Pada bulan Mei, jaksa agung New York dan New Jersey meluncurkan penyelidikan mereka sendiri terhadap penjualan tiket FIFA di MetLife Stadium, yang akan menjadi tempat final hari Minggu, setelah menerima keluhan dari penggemar bahwa mereka telah disesatkan mengenai lokasi tempat duduk mereka. Jaksa agung New York, Letitia James, mengatakan: “Tidak ada yang seharusnya dimanipulasi untuk membayar harga yang sangat tinggi untuk tempat duduk, dan penggemar harus dapat mempercayai bahwa tiket yang mereka beli akan sesuai dengan yang mereka terima.”
Ticombo mengakui bahwa injunksi ini datang terlalu terlambat untuk membuat perbedaan di Piala Dunia ini, tetapi ingin terus memberi tekanan pada FIFA untuk mengubah praktiknya sebelum turnamen berikutnya pada tahun 2030, yang sebagian besar akan berlangsung di Spanyol dan Portugal.
Dalam pengajuannya kepada pengadilan regional Frankfurt, Ticombo menuduh FIFA “secara sistematis menyembunyikan identitas dan status pedagang dari penjualnya untuk memungkinkan entitas komersial beroperasi sebagai pedagang yang tidak terdaftar yang menjual alokasi tiket dengan harga yang sangat tinggi.” Ticombo juga mengklaim FIFA menggunakan “fitur desain manipulatif” pada platform penjualan terakhirnya, termasuk: harga bait-dan-alih, di mana harga awalnya tampak jauh lebih rendah daripada yang ditampilkan setelah konsumen memasuki proses pembelian, dengan harga yang secara otomatis melonjak tajam pada saat pembayaran.

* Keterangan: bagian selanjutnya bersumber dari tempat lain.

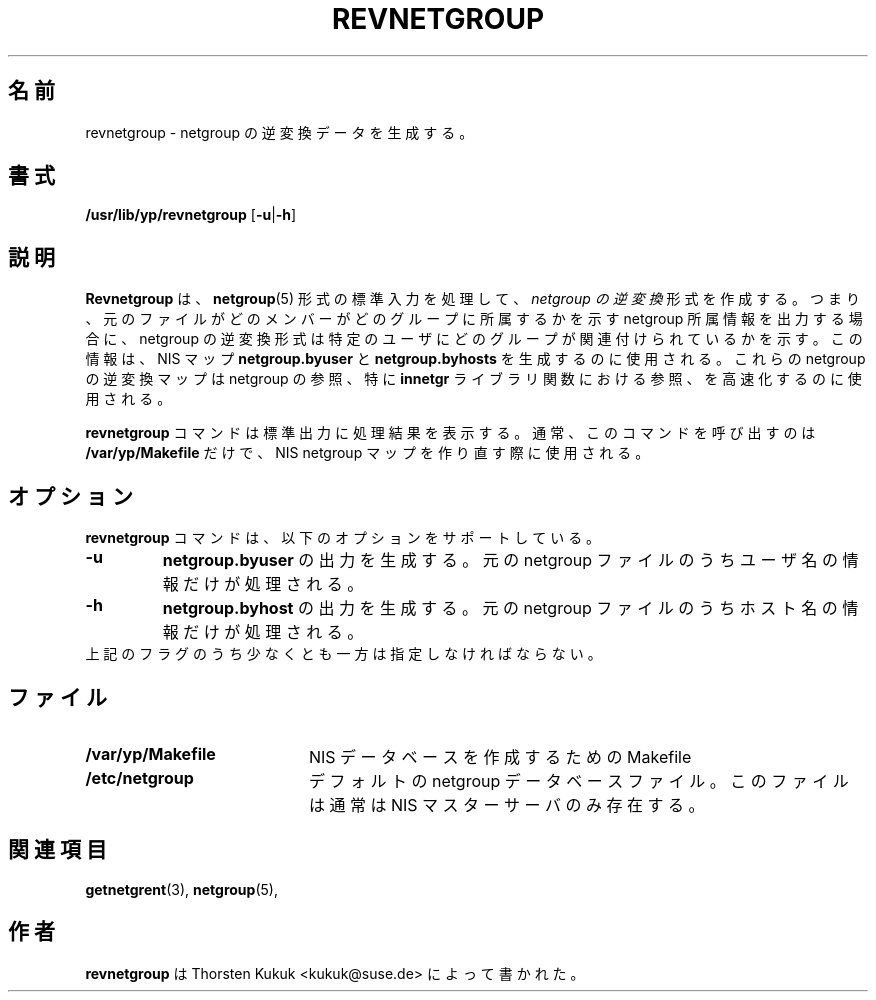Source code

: .\" -*- nroff -*-
.\"*******************************************************************
.\"
.\" This file was generated with po4a. Translate the source file.
.\"
.\"*******************************************************************
.\"
.\" Japanese Version Copyright (c) 1998, 1999 NAKANO Takeo all rights reserved.
.\" Translated 1998-11-23, <nakano@apm.seikei.ac.jp>
.\" Updated 1999-10-22, NAKANO Takeo
.\" Updated 2012-05-12, Akihiro MOTOKI <amotoki@gmail.com>
.\"
.TH REVNETGROUP 8 "August 2001" "YP Server" "Reference Manual"
.SH 名前
revnetgroup \- netgroup の逆変換データを生成する。
.SH 書式
\fB/usr/lib/yp/revnetgroup\fP [\fB\-u\fP|\fB\-h\fP]
.SH 説明
\fBRevnetgroup\fP は、 \fBnetgroup\fP(5)  形式の標準入力を処理して、 \fInetgroup の逆変換\fP 形式を作成する。
つまり、元のファイルがどのメンバーがどのグループに所属するかを 示す netgroup 所属情報を出力する場合に、 netgroup
の逆変換形式は特定のユーザにどのグループが 関連付けられているかを示す。 この情報は、 NIS マップ \fBnetgroup.byuser\fP と
\fBnetgroup.byhosts\fP を生成するのに使用される。 これらの netgroup の逆変換マップは netgroup の参照、特に
\fBinnetgr\fP ライブラリ関数における参照、を高速化するのに使用される。
.PP
\fBrevnetgroup\fP コマンドは標準出力に処理結果を表示する。 通常、このコマンドを呼び出すのは \fB/var/yp/Makefile\fP
だけで、NIS netgroup マップを作り直す際に使用される。
.SH オプション
\fBrevnetgroup\fP コマンドは、以下のオプションをサポートしている。
.TP 
\fB\-u\fP
\fBnetgroup.byuser\fP の出力を生成する。 元の netgroup ファイルのうちユーザ名の情報だけが処理される。
.TP 
\fB\-h\fP
\fBnetgroup.byhost\fP の出力を生成する。 元の netgroup ファイルのうちホスト名の情報だけが処理される。
.TP 
上記のフラグのうち少なくとも一方は指定しなければならない。
.SH ファイル
.PD 0
.TP  20
\fB/var/yp/Makefile\fP
NIS データベースを作成するための Makefile
.TP 
\fB/etc/netgroup\fP
デフォルトの netgroup データベースファイル。 このファイルは通常は NIS マスターサーバのみ存在する。
.PD
.SH 関連項目
\fBgetnetgrent\fP(3), \fBnetgroup\fP(5),
.SH 作者
\fBrevnetgroup\fP は Thorsten Kukuk <kukuk@suse.de> によって書かれた。
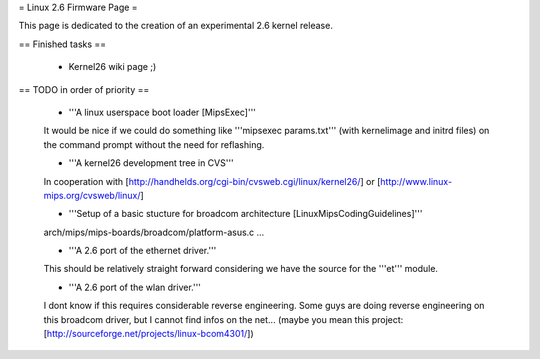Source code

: = Linux 2.6 Firmware Page =

This page is dedicated to the creation of an experimental 2.6 kernel release.

== Finished tasks ==

 * Kernel26 wiki page ;)

== TODO in order of priority ==

 * '''A linux userspace boot loader [MipsExec]'''

 It would be nice if we could do something like '''mipsexec params.txt''' (with kernelimage and initrd files) on the command prompt without the need for reflashing.

 * '''A kernel26 development tree in CVS'''

 In cooperation with [http://handhelds.org/cgi-bin/cvsweb.cgi/linux/kernel26/] or [http://www.linux-mips.org/cvsweb/linux/]

 * '''Setup of a basic stucture for broadcom architecture [LinuxMipsCodingGuidelines]'''

 arch/mips/mips-boards/broadcom/platform-asus.c ...

 * '''A 2.6 port of the ethernet driver.'''

 This should be relatively straight forward considering we have the source for the '''et''' module.

 * '''A 2.6 port of the wlan driver.'''

 I dont know if this requires considerable reverse engineering. Some guys are doing reverse engineering on this broadcom driver, but I cannot find infos on the net... (maybe you mean this project: [http://sourceforge.net/projects/linux-bcom4301/])
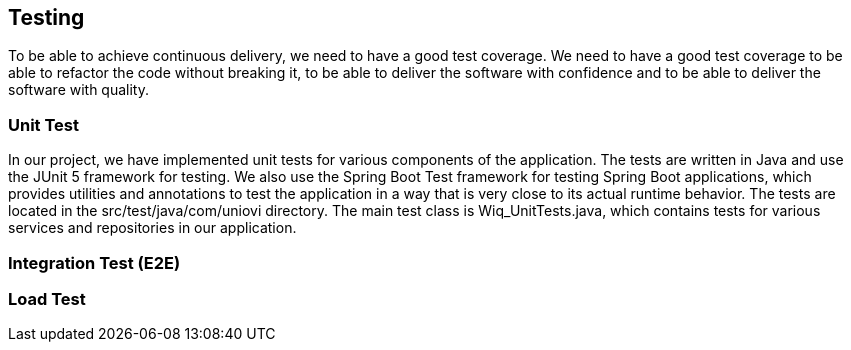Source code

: ifndef::imagesdir[:imagesdir: ../images]

[[section-testing]]
== Testing

To be able to achieve continuous delivery, we need to have a good test coverage. We need to have a good test coverage to be able to refactor the code without breaking it, to be able to deliver the software with confidence and to be able to deliver the software with quality.

=== Unit Test
In our project, we have implemented unit tests for various components of the application. The tests are written in Java and use the JUnit 5 framework for testing. We also use the Spring Boot Test framework for testing Spring Boot applications, which provides utilities and annotations to test the application in a way that is very close to its actual runtime behavior.  The tests are located in the src/test/java/com/uniovi directory. The main test class is Wiq_UnitTests.java, which contains tests for various services and repositories in our application.

=== Integration Test (E2E)

=== Load Test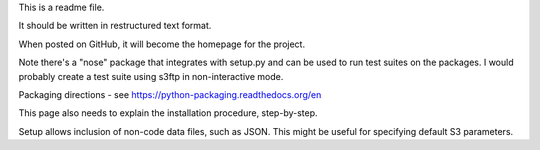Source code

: This is a readme file.

It should be written in restructured text format.

When posted on GitHub, it will become the homepage for the project.

Note there's a "nose" package that integrates with setup.py and
can be used to run test suites on the packages.  I would probably
create a test suite using s3ftp in non-interactive mode.

Packaging directions - see
https://python-packaging.readthedocs.org/en

This page also needs to explain the installation
procedure, step-by-step.

Setup allows inclusion of non-code data files, such
as JSON.  This might be useful for specifying default
S3 parameters.






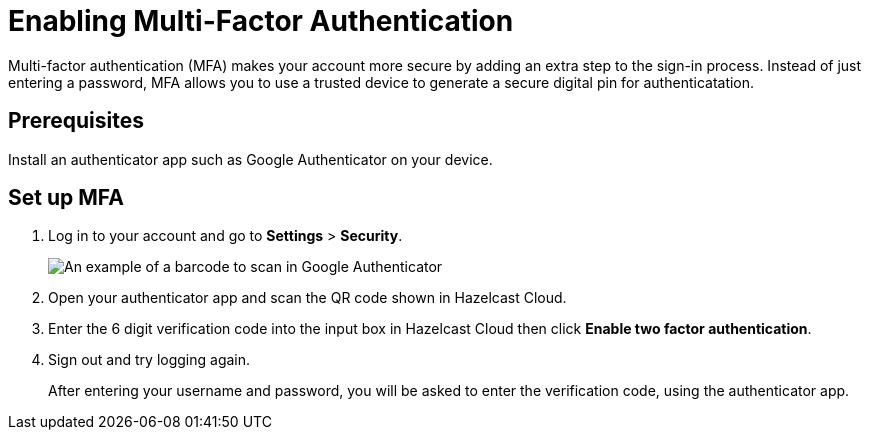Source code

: = Enabling Multi-Factor Authentication
:description: Multi-factor authentication (MFA) makes your account more secure by adding an extra step to the sign-in process. Instead of just entering a password, MFA allows you to use a trusted device to generate a secure digital pin for authenticatation. 

{description}

== Prerequisites

Install an authenticator app such as Google Authenticator on your device.

== Set up MFA

. Log in to your account and go to *Settings* > *Security*. 
+
image:security-2fa.png[An example of a barcode to scan in Google Authenticator]

. Open your authenticator app and scan the QR code shown in Hazelcast Cloud. 

. Enter the 6 digit verification code into the input box in Hazelcast Cloud then click *Enable two factor authentication*.

. Sign out and try logging again.
+
After entering your username and password, you will be asked to enter the verification code, using the authenticator app.
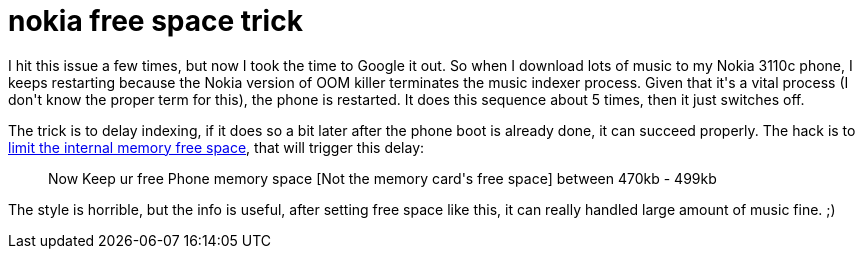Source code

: = nokia free space trick

:slug: nokia-free-space-trick
:category: hacking
:tags: en
:date: 2009-04-25T11:18:50Z
++++
<p>I hit this issue a few times, but now I took the time to Google it out. So when I download lots of music to my Nokia 3110c phone, I keeps restarting because the Nokia version of OOM killer terminates the music indexer process. Given that it's a vital process (I don't know the proper term for this), the phone is restarted. It does this sequence about 5 times, then it just switches off.</p><p>The trick is to delay indexing, if it does so a bit later after the phone boot is already done, it can succeed properly. The hack is to <a href="http://discussions.europe.nokia.com/discussions/board/message?board.id=hardware&amp;thread.id=6149">limit the internal memory free space</a>, that will trigger this delay:</p><p><blockquote>
Now Keep ur free Phone memory space [Not the memory card's free space]
between 470kb - 499kb
</blockquote></p><p>The style is horrible, but the info is useful, after setting free space like this, it can really handled large amount of music fine. ;)</p>
++++
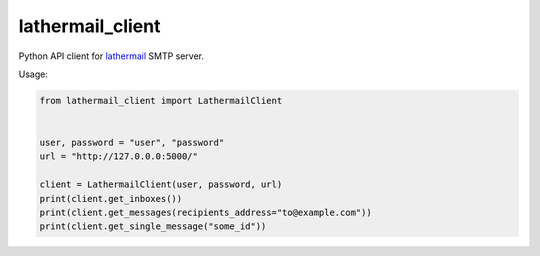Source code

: lathermail_client
=================

Python API client for `lathermail <https://github.com/reclosedev/lathermail>`_ SMTP server.

Usage:

.. code-block:: python

    from lathermail_client import LathermailClient


    user, password = "user", "password"
    url = "http://127.0.0.0:5000/"

    client = LathermailClient(user, password, url)
    print(client.get_inboxes())
    print(client.get_messages(recipients_address="to@example.com"))
    print(client.get_single_message("some_id"))

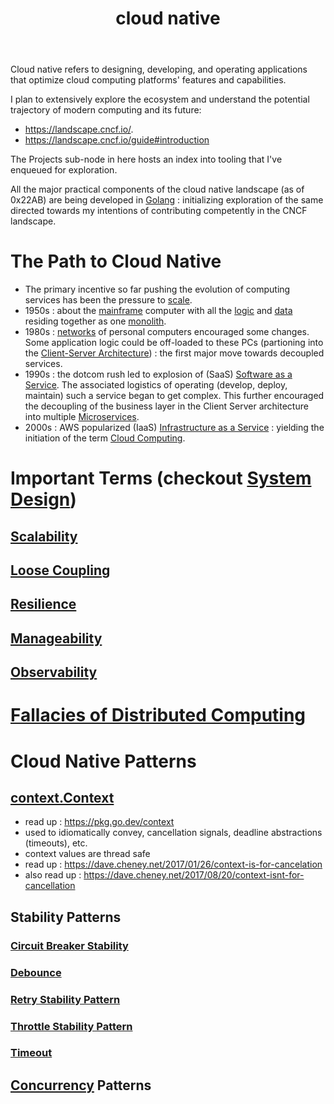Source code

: :PROPERTIES:
:ID:       739d8493-d7a6-4eee-b31a-44d087f4fb42
:END:
#+title: cloud native
#+filetags: :arch:programming:cloud:

Cloud native refers to designing, developing, and operating applications that optimize cloud computing platforms' features and capabilities.

 I plan to extensively explore the ecosystem and understand the potential trajectory of modern computing and its future:
  - https://landscape.cncf.io/.
  - https://landscape.cncf.io/guide#introduction

 The Projects sub-node in here hosts an index into tooling that I've enqueued for exploration.

 All the major practical components of the cloud native landscape (as of 0x22AB) are being developed in [[id:ad4ba668-b2ec-47b1-9214-2284aedaceba][Golang]] : initializing exploration of the same directed towards my intentions of contributing competently in the CNCF landscape.

* The Path to Cloud Native
- The primary incentive so far pushing the evolution of computing services has been the pressure to [[id:56dbce77-b258-4fde-a6c7-f865e476c879][scale]].
- 1950s : about the [[id:b72d3ca3-53fa-4a97-964f-cbc1a8d612a4][mainframe]] computer with all the [[id:a8cbf516-055a-4ef7-9afe-7a780bda52ab][logic]] and [[id:d45dae92-5148-4220-b8dd-e4da80674053][data]] residing together as one [[id:5be3075a-d718-4f44-b031-4df5547423a2][monolith]].
- 1980s : [[id:a4e712e1-a233-4173-91fa-4e145bd68769][networks]] of personal computers encouraged some changes. Some application logic could be off-loaded to these PCs (partioning into the [[id:e944d11b-ba53-4dc1-aee9-3793f59be8ac][Client-Server Architecture]]) : the first major move towards decoupled services.
- 1990s : the dotcom rush led to explosion of (SaaS) [[id:cbcb26f4-dd24-4f59-8003-25573a7cd034][Software as a Service]].  The associated logistics of operating (develop, deploy, maintain) such a service began to get complex. This further encouraged the decoupling of the business layer in the Client Server architecture into multiple [[id:54978664-78a5-4c2c-ae33-c4e6a14d6bb0][Microservices]].
- 2000s : AWS popularized (IaaS) [[id:de6e9e57-6ba8-4d37-8e62-1a2c2327b275][Infrastructure as a Service]] : yielding the initiation of the term [[id:bc1cc0cf-5e6a-4fee-b9a5-16533730020a][Cloud Computing]].
* Important Terms (checkout [[id:314236f7-81ae-48b7-b62b-dc822119180e][System Design]])
** [[id:56dbce77-b258-4fde-a6c7-f865e476c879][Scalability]]
** [[id:adaf5bfa-48f9-415b-893e-7398b10f383e][Loose Coupling]]
** [[id:b24fb743-99bb-4e1a-b4a4-3b81c9677360][Resilience]]
** [[id:2cd51b23-f253-40e2-8c5d-6f2924ca484d][Manageability]]
** [[id:3913909e-2b8d-465c-8303-5c634bd08f57][Observability]]
* [[id:30bd9ede-b4fd-47c7-b848-a0d225277d4a][Fallacies of Distributed Computing]]
* Cloud Native Patterns
** [[id:d1884770-97bb-4bbd-973a-d3bea77b68c0][context.Context]]
- read up : https://pkg.go.dev/context
- used to idiomatically convey, cancellation signals, deadline abstractions (timeouts), etc.
- context values are thread safe
- read up : https://dave.cheney.net/2017/01/26/context-is-for-cancelation
- also read up : https://dave.cheney.net/2017/08/20/context-isnt-for-cancellation
** Stability Patterns
*** [[id:64b6bd2a-de67-4f28-9406-336879845d80][Circuit Breaker Stability ]]
*** [[id:d78e2fbe-8c51-489c-b97c-74b01a0abcb6][Debounce]]
*** [[id:e5870690-91ef-41f4-adea-eb48c3be2325][Retry Stability Pattern]]
*** [[id:f437c67e-a680-4400-8640-1fd32cc9e363][Throttle Stability Pattern]]
*** [[id:ce3bf6ec-0c36-4fc7-ae3d-3483ff67cfc3][Timeout]]
** [[id:618d0535-411d-4c36-b176-84413ec8bfc1][Concurrency]] Patterns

Menetapkan tenggat waktu yang agresif, di mana pembeli diberikan hitungan mundur ketat selama enam menit yang tidak dapat diatur ulang, yang mengunci mereka dari pembelian jika tidak diselesaikan tepat waktu. Default manipulatif, seperti menggunakan fungsi “pesan tempat duduk terbaik”, untuk menghapus pilihan konsumen dengan secara otomatis memilih tempat duduk termahal yang tersedia. Dan harga yang tersembunyi, di mana harga tiket individu tidak ditampilkan dengan jelas kepada konsumen hingga setelah pemilihan dilakukan.
“Injunksi bersejarah ini adalah langkah hukum dan kepentingan publik yang penting bagi penggemar sepak bola,” kata juru bicara Ticombo. “Kami memulai tindakan hukum ini untuk menetapkan bahwa transparansi, keadilan, dan hak konsumen harus tetap menjadi standar utama dalam industri tiket, termasuk untuk acara olahraga terbesar di dunia.” FIFA telah dihubungi untuk memberikan komentar.